Abolition Row is a neighborhood in New Bedford, Massachusetts. A number of the families that founded the town of New Bedford lived on Sixth and Seventh Streets and were active members of the Abolition movement in New Bedford. They also represent the whaling industry employers who employed a diverse workforce. It is located near the New Bedford Whaling National Historical Park.

==Overview==
The one-square-mile neighborhood was the home to white and black abolitionists, including formerly enslaved people. Located on Seventh Street, abolitionists Nathan and Mary Johnson lived among their business partners and other anti-slavery advocates. Formerly enslaved people, Lewis Temple and Frederick Douglass, lived in Abolition Row. Although Massachusetts abolished slavery in 1783, federal laws like the Fugitive Slave Act of 1850 allowed enslavers to capture and re-enslave those that escaped bondage. New Bedford, however, had a network of abolitionists who worked to prevent peoples' re-enslavement. The neighborhood's houses are of Federal, Greek Revival, Gothic Revival and early Italian architecture.
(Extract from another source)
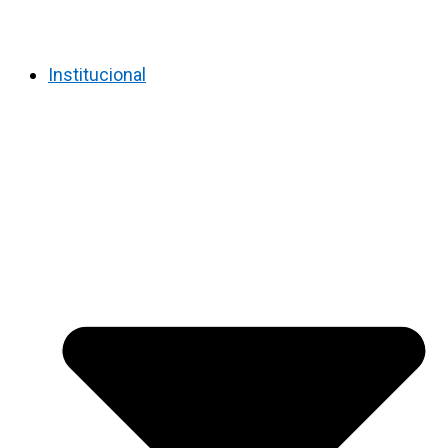
Institucional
There, in New Bedford, the black man's children—although anti-slavery was then far from popular—went to school side by side with the white children, and apparently without objection from any quarter. To make me at home, Mr. Johnson assured me that no slaveholder could take a slave from New Bedford; that there were men there who would lay down their lives, before such an outrage could be perpetrated. The colored people themselves were of the best metal, and would fight for liberty to the death. ... [they] are educated up to the point of fighting for their freedom, as well as speaking for it.
— Frederick Douglass, My Bondage and My Freedom (1855)

==Abolition Row Park==
Abolition Row Park, developed by the New Bedford Historical Society, is located at Seventh and Spring Streets, near downtown New Bedford. It is in the Seaport Cultural District, where the Friends Meeting House (1820) and Nathan and Polly Johnson properties (1810) are located. The Johnson House was an Underground Railroad station and the first residence of Frederick Douglass and Anna Murray-Douglass. Both buildings are on the National Register of Historic Places. They were influential during the days of the Underground Railroad and the anti-slavery movement in New Bedford.

By late 2018, an archaeological dig was conducted at the site of the Abolition Row Park by the Plymouth Archaeological Rediscovery Project.
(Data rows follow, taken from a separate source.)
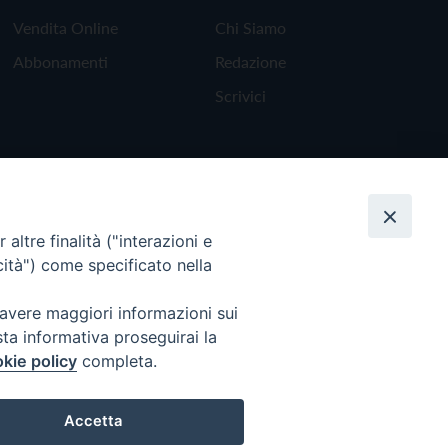
Vendita Online
Chi Siamo
Abbonamenti
Redazione
Scrivici
altre finalità ("interazioni e
cità") come specificato nella
 avere maggiori informazioni sui
sta informativa proseguirai la
kie policy
completa.
Torna all'inizio
Accetta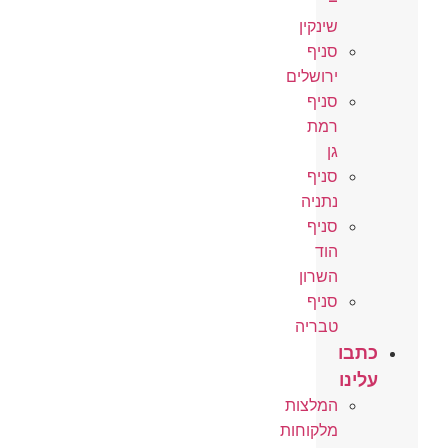
–
שינקין
סניף
ירושלים
סניף
רמת
גן
סניף
נתניה
סניף
הוד
השרון
סניף
טבריה
כתבו
עלינו
המלצות
מלקוחות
In 2017, a ground-breaking was conducted for the park, which will have a statue of abolitionist Frederick Douglass, a gazebo, a community garden, a border of Cherry trees, and markers about the historical significance of the Abolition Row area. In June 2019, the Mass Cultural Council (Cultural Facilities Fund) awarded The New Bedford Historical Society a grant of $180,000 to fund the memorial statue of Frederick Douglass and the development of the park. This is in addition to a grant from the Community Preservation Act of New Bedford for $125,000 and other grants from the U.S. Conference of Mayors Foundation, the Demoulas Foundation, and the Island Foundation. The grants meet the funding needed by The New Bedford Historical Society and the City of New Bedford. Representative Antonio F.D. Cabral and Senator Mark Montigny provided support for the Abolition Row Project. The park is scheduled to be completed in the summer of 2020.

==Exhibit==
The University of Massachusetts Dartmouth Art Gallery held an exhibit from November 2018 through January 2019 of Abolition Row entitled "Black Spaces Matter: Celebrating New Bedford's Abolition Row". It included documentary films, virtual-reality tours of the neighborhood, historic photographs and maps, illustrations, and 3-D print models.